El aburrimiento, Lester

Hipólito G. Navarro

(Hipólito G. Navarro)

EL ABURRIMIENTO, LESTER
–maneras de pensar 2–
Cataluña, Filosofía y Podemos

El tema Cataluña cansa. Desprestigiar un asunto por agotamiento es una táctica estudiada. Entre las dudas de la gente y la impericia del pensamiento tópico, quien pierde es lo nuevo, el cambio, y quien sale ganando es siempre lo establecido. Desde junio de 2010, que el Constitucional echó para atrás el proyecto soberanista catalán, son más de 5 años que a Cataluña se le niega el derecho a decidir. Cinco años cansan. La reacción del pensamiento simple, a nivel de calle, es la deseada: sin haberse dado la experiencia soberanista, el anticatalanismo sube en las encuestas, en las tertulias y en los bares. Esto recuerda el enorme anticomunismo ambiental que dejó el comunismo en el siglo 20, comunismo que tampoco se llegó a dar en ninguna parte porque no se le dejó.

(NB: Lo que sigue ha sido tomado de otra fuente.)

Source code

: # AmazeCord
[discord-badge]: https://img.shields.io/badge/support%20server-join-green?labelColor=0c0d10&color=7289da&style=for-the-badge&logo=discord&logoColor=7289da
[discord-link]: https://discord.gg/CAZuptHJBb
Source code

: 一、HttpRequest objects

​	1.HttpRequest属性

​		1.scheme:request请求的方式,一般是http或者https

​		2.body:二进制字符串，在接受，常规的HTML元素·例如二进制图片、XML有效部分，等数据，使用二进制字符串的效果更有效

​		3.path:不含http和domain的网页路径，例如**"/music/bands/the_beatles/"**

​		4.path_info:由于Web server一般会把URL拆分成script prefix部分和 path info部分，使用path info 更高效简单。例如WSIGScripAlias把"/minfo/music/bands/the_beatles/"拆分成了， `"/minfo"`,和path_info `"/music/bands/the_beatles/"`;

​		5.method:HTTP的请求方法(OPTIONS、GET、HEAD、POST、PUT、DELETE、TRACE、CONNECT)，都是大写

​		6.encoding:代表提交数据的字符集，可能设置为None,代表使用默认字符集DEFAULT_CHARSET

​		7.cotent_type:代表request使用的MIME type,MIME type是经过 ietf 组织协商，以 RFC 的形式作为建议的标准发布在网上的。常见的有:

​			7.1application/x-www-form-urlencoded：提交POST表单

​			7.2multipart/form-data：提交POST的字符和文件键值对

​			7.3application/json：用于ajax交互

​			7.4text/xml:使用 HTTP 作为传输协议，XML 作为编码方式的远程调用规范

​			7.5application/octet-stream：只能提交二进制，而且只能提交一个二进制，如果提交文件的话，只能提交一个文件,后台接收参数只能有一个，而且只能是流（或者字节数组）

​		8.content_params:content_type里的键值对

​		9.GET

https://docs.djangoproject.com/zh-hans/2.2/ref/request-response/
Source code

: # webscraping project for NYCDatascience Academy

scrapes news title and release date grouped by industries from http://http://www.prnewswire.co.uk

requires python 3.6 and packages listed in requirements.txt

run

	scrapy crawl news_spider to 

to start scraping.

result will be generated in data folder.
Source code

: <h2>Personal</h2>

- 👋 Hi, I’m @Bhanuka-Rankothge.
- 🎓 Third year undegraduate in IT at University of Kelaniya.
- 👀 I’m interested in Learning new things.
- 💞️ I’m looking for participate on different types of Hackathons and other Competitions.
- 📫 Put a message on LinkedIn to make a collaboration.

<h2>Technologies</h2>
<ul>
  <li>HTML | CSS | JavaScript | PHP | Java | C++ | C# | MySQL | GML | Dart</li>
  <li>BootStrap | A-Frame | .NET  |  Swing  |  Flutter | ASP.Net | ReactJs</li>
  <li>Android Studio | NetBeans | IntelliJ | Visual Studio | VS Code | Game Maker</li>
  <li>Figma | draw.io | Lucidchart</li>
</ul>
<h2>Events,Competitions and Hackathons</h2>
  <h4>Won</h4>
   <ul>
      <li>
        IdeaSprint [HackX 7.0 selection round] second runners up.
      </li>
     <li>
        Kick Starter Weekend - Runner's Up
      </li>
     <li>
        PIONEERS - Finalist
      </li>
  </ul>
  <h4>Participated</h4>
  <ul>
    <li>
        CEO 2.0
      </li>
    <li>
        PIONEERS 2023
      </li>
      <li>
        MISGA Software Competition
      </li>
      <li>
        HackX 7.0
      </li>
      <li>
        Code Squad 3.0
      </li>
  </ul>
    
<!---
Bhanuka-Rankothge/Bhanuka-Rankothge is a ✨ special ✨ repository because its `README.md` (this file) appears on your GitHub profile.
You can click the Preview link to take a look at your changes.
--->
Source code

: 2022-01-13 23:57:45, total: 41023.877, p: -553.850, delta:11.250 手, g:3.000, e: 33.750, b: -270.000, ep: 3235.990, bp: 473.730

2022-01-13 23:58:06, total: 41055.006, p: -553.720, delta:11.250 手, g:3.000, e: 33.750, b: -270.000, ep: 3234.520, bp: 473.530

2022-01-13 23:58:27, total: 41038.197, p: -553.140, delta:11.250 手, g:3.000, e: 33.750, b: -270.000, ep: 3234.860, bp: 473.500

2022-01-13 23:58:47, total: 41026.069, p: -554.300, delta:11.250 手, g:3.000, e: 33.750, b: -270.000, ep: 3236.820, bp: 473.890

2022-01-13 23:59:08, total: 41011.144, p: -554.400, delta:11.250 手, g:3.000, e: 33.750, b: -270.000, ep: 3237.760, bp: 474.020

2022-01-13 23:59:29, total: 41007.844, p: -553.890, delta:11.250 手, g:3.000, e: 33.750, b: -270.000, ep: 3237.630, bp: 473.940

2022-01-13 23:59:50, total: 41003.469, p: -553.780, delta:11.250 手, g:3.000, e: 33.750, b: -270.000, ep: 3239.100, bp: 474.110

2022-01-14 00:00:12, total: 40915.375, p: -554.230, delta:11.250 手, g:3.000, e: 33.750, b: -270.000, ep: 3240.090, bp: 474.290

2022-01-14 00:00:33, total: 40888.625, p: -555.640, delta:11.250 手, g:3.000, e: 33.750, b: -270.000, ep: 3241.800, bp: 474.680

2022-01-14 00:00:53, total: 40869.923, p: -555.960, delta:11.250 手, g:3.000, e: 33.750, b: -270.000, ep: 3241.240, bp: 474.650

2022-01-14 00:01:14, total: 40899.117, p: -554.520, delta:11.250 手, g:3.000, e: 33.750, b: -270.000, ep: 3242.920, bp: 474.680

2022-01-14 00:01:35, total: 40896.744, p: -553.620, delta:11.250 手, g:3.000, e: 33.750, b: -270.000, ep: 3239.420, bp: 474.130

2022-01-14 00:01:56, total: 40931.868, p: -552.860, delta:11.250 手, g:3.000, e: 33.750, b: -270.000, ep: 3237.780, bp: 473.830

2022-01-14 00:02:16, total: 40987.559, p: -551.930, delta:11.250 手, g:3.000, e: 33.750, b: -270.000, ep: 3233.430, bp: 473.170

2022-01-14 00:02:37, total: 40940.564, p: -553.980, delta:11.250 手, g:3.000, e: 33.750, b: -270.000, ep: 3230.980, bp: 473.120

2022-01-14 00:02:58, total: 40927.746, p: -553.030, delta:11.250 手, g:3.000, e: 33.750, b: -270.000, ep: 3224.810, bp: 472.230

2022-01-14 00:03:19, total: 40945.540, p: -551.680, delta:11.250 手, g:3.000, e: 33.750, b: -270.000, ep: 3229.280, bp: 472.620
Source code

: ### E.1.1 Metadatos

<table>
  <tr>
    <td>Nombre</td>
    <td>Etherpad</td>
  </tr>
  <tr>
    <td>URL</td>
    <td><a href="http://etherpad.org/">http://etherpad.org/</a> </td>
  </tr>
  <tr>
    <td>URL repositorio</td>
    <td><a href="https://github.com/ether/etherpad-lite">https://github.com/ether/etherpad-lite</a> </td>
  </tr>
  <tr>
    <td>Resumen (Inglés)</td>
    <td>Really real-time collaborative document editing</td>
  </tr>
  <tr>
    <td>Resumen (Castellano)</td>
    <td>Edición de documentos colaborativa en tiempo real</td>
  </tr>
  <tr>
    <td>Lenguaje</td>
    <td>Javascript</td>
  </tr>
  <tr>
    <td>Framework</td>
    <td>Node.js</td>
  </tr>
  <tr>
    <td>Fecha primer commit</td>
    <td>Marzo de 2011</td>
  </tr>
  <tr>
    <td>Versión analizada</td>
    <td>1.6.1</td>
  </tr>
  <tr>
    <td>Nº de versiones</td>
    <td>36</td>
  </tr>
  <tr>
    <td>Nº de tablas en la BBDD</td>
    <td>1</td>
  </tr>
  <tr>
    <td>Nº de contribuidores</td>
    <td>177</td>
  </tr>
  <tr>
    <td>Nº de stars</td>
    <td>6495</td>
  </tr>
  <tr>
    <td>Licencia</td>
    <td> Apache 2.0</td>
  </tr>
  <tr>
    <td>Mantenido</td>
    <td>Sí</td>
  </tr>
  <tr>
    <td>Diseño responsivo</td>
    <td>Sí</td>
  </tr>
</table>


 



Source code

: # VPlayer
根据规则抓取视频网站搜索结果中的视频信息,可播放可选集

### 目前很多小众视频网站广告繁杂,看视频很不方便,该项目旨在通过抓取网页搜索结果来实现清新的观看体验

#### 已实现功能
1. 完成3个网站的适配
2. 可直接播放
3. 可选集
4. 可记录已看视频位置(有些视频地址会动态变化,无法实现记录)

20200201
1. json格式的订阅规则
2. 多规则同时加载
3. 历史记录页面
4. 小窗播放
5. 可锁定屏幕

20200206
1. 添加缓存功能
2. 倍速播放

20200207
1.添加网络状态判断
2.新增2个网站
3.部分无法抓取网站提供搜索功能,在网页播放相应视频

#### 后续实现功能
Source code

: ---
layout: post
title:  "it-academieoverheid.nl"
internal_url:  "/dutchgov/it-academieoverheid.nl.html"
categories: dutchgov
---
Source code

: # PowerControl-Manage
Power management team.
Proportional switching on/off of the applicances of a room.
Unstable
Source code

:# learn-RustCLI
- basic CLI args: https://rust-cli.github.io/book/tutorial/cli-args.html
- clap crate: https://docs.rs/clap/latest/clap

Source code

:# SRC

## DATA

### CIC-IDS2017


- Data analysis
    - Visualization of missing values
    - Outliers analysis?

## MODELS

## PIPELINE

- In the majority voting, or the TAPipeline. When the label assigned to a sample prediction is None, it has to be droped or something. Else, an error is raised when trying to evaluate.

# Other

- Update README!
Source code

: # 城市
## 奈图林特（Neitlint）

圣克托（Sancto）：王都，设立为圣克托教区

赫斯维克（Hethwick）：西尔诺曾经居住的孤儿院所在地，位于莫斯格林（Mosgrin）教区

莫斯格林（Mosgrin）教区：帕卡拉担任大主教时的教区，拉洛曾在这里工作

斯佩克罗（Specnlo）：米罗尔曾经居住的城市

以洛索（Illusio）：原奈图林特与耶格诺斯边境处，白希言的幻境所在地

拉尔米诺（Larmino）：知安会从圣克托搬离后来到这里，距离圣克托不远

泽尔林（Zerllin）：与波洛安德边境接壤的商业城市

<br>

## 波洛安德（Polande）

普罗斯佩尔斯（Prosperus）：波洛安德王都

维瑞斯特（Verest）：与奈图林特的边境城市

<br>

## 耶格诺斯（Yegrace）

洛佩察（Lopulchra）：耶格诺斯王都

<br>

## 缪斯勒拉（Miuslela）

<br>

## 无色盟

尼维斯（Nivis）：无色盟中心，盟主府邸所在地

La cuestión catalana es una cuestión de titularidad y definición: si Cataluña es o no una nación y de quién depende administrativa y políticamente: si de Madrid o de sí misma. Quien en ese debate introduce factores como la corrupción (de los Pujol, de Convergencia) o la deuda histórica de Cataluña con Andalucía o Extremadura provocada por los desequilibrios territoriales, debiera razonar como en matemáticas y descartar factores comunes a un lado y otro de la ecuación: corrupción y desequilibrios pertenecen al campo capitalismo y clase política, y no deben mezclarse, sino anularse en el debate. De hecho, corrupción y desequilibrio se dan en y entre Andalucía y Navarra, Extremadura y País Vasco, Gibraltar y La Línea, Ceuta y Tánger o Tetuán.

Se entiende que si alguna disciplina o asignatura nos enseñara desde chicos a pensar, los dardos de nuestros pensamientos irían dirigidos al punto del que se habla, no a lo que nos dicen unos y otros que tendríamos que pensar. El profesorado de filosofía se queja de la suerte de su asignatura, en vías de extinción. A bote pronto, uno se pregunta: si se pierden horas de filosofía, ¿quién va a enseñar a la gente a pensar? En la respuesta, el profesorado de filosofía no sale muy bien parado. En el fondo, todos sabemos que muy pocos son los profesores o profesoras que nos enseñan a pensar (pensar la historia, pensar la lengua, pensar pensar) y, muchos, los que nos enseñan a obedecer. Para lo cual, vamos con Sócrates, con Platón, con Aristóteles, panda de ilustres reaccionarios elevados por el sistema a los altares de la memez y de la democracia.

Que se conserven y respeten los derechos adquiridos por el profesorado no nos obliga a conservar ni a respetar el cuerpo de doctrina que se transmite en su asignatura. Vaya desapareciendo en buena hora. Y conste que yo, profesor de lengua, voy detrás, y le tocará el turno a mi asignatura concebida como un arma de poder y de distinción de la clase alta sobre la baja a través del vulgarismo y de la ortografía. Cuando es un hecho que la gente ni sabe hablar ni sabe pensar, lingüísticos y filósofos ya podríamos planteárnoslo en serio y dejar de caer en el tópico de que sin nosotros no habría lengua o no habría ideas. Y conste también que soy firmante de la petición en Change Org y doy el enlace para que, quien quiera, lo firme.

La última perversión de las ideas es que alguien aplauda el fichaje del tal general para ministro de Defensa de Podemos. Pablo Iglesias, ¿no sería mucho mejor y más económico (no digo más progresista) meter en programa el Cuerpo Único de Seguridad del Estado (CUS), por cierto, algo pedido por los sindicatos de la Guardia Civil desde hace años, Guardia Civil que, a su vez, nadie sabe, la mayoría de las veces, en qué se diferencia de la Policía Nacional? Y a ustedes, ¿no les parece que quien entra en política debería quedar en excedencia y renunciar a la paga del Estado para ponerse en nómina del partido que lo ficha? ¿No hay algo perverso en que del Presupuesto del Estado se siga pagando el sueldo a quien ya no trabaja para todos sino para un partido particular? No tiene nada que ver pero, por eso mismo, eLTeNDeDeRo recomienda la lectura de Hipólito G. Navarro, El aburrimiento, Lester. El aburrimiento, gente.